**Required tasks**
1. Set down the passage of the forum thread on tile-based rendering from "Of course, I" to "for the info!" word for word.
2. Extract every line of the rows in Block 1 verbatim, leaving out the picture markers.

**Text block**
☆ ☆ ☆ ☆
If NV30 uses tile-based rendering, will Ati convert too?

JohnH,

I also see no reason why some form of HZ shouldn't be used by the binning process. Binning by itself is a rough form of rasterization with no overdraw reduction and storage for every tri (~fragment) touching a tile (~pixel). Perhaps this step could adopt some of the performance improvements of IMRs?

At the very simplest level, it could simply compute a min/max tile z (for primitives which completely cover a tile), and then reject anything with zmin greater than tile z max.

Perhaps the z min/max could be stored at some smaller subdivision than that of the tile... or, the tiling could be done in completely heirarchical fashion.

Serge
 
JohnH said:
On a side note, I'd hope that developers are starting to use indexed triangle lists and not strips these days as they can get you down to 0.5 vertices/triangle. And unlike strips the mesh can be reordered (useing something like as provided by D3DX) to take full advantage of vertex caching. This is going to be important if you're expecting to push these types of poly counts through any HW.

With cache limits generally on the order of 10 vertices, I'd really like to see an algorithm that could possibly produce 0.5 vertices/triangle for rendering.

Of course, I do know that a good model with have 0.5 vertices/triangle. I'm just not sure that with today's small caches you can get close to that many processed with smart ordering.
 
I haven't sat down and worked out the best you can get out of a small cache but its easy to get a better ratio than strips. I'm trying to remember what the difference between strips and optimised indexed tri lists was on a 9700, if I recall correctly the later was subdstantially faster.

Psurge, we've done some research on early Z check in the tiler HW I can't really say to much about it other than that the result for purely tile based min/max values weren't particularily good.

JohnH
 
JohnH, interesting... thanks for the info!
☆ ☆ ☆ ☆
**Exercise material**

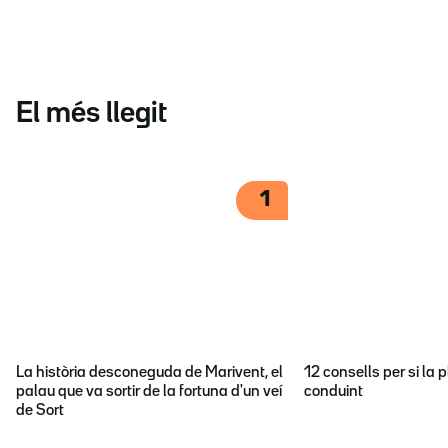
El més llegit
1
La història desconeguda de Marivent, el
12 consells per si la p
palau que va sortir de la fortuna d'un veí
conduint
de Sort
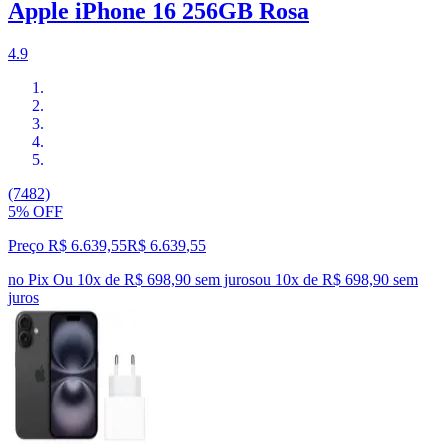
Apple iPhone 16 256GB Rosa
4.9
(7482)
5% OFF
Preço R$ 6.639,55
R$
6.639
,
55
no Pix
Ou 10x de R$ 698,90 sem juros
ou
10
x de
R$ 698,90
sem
juros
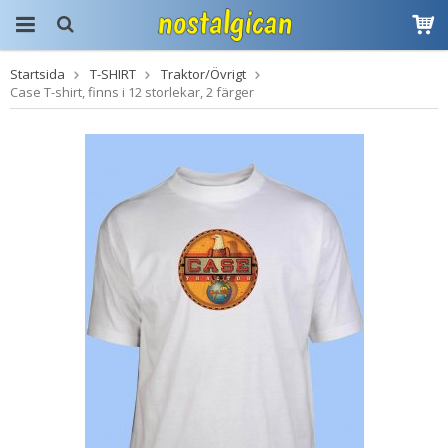
Startsida
T-SHIRT
Traktor/Övrigt
Produkten har blivit
Case T-shirt, finns i 12 storlekar, 2 färger
tillagd i varukorgen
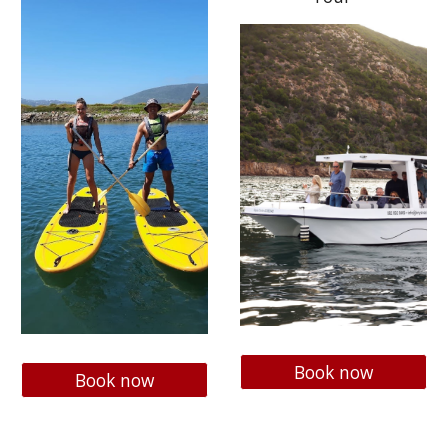
Book now
Book now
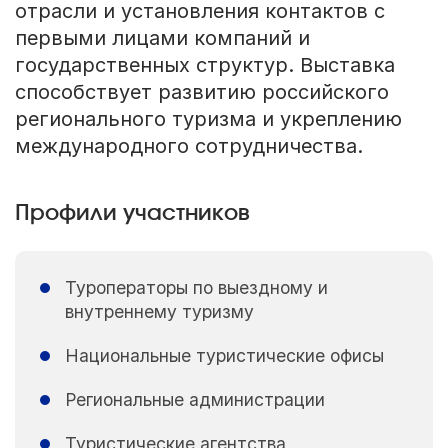
отрасли и установления контактов с
первыми лицами компаний и
государственных структур. Выставка
способствует развитию российского
регионального туризма и укреплению
международного сотрудничества.
Профили участников
Туроператоры по выездному и
внутреннему туризму
Национальные туристические офисы
Региональные администрации
Туристические агентства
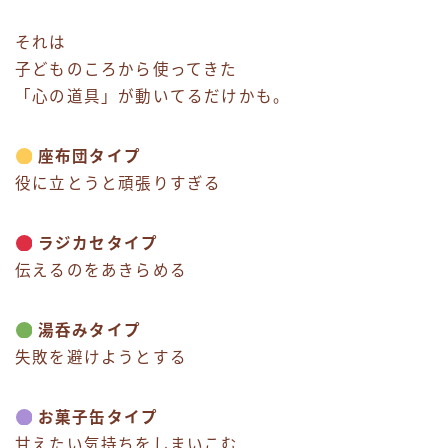
それは
子どものころから使ってきた
「心の道具」が動いてるだけかも。
座布団タイプ
役に立とうと頑張りすぎる
ラジカセタイプ
伝えるのをあきらめる
湯呑みタイプ
失敗を避けようとする
お菓子缶タイプ
甘えたい気持ちをしまいこむ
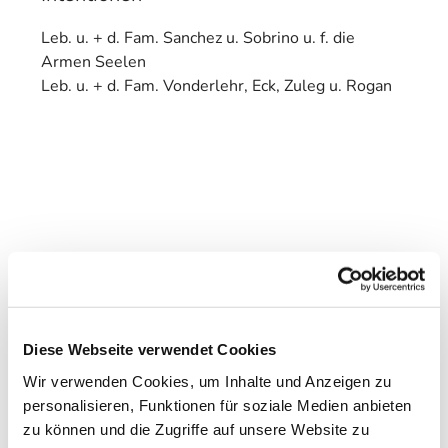
Leb. u. + d. Fam. Sanchez u. Sobrino u. f. die
Armen Seelen
Leb. u. + d. Fam. Vonderlehr, Eck, Zuleg u. Rogan
Diese Webseite verwendet Cookies
Wir verwenden Cookies, um Inhalte und Anzeigen zu
personalisieren, Funktionen für soziale Medien anbieten
zu können und die Zugriffe auf unsere Website zu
☆ ☆ ☆ ☆
**Answers to the tasks**
1.
Of course, I do know that a good model with have 0.5 vertices/triangle. I'm just not sure that with today's small caches you can get close to that many processed with smart ordering.
 
I haven't sat down and worked out the best you can get out of a small cache but its easy to get a better ratio than strips. I'm trying to remember what the difference between strips and optimised indexed tri lists was on a 9700, if I recall correctly the later was subdstantially faster.

Psurge, we've done some research on early Z check in the tiler HW I can't really say to much about it other than that the result for purely tile based min/max values weren't particularily good.

JohnH
 
JohnH, interesting... thanks for the info!

2.
El més llegit
1
La història desconeguda de Marivent, el
12 consells per si la p
palau que va sortir de la fortuna d'un veí
conduint
de Sort
Apple iPhone 16 256GB Rosa
4.9
(7482)
5% OFF
Preço R$ 6.639,55
R$
6.639
,
55
no Pix
Ou 10x de R$ 698,90 sem juros
ou
10
x de
R$ 698,90
sem
juros
Startsida
T-SHIRT
Traktor/Övrigt
Produkten har blivit
Case T-shirt, finns i 12 storlekar, 2 färger
tillagd i varukorgen
Book now
Book now
отрасли и установления контактов с
первыми лицами компаний и
государственных структур. Выставка
способствует развитию российского
регионального туризма и укреплению
международного сотрудничества.
Профили участников
Туроператоры по выездному и
внутреннему туризму
Национальные туристические офисы
Региональные администрации
Туристические агентства
それは
子どものころから使ってきた
「心の道具」が動いてるだけかも。
座布団タイプ
役に立とうと頑張りすぎる
ラジカセタイプ
伝えるのをあきらめる
湯呑みタイプ
失敗を避けようとする
お菓子缶タイプ
甘えたい気持ちをしまいこむ
Leb. u. + d. Fam. Sanchez u. Sobrino u. f. die
Armen Seelen
Leb. u. + d. Fam. Vonderlehr, Eck, Zuleg u. Rogan
Diese Webseite verwendet Cookies
Wir verwenden Cookies, um Inhalte und Anzeigen zu
personalisieren, Funktionen für soziale Medien anbieten
zu können und die Zugriffe auf unsere Website zu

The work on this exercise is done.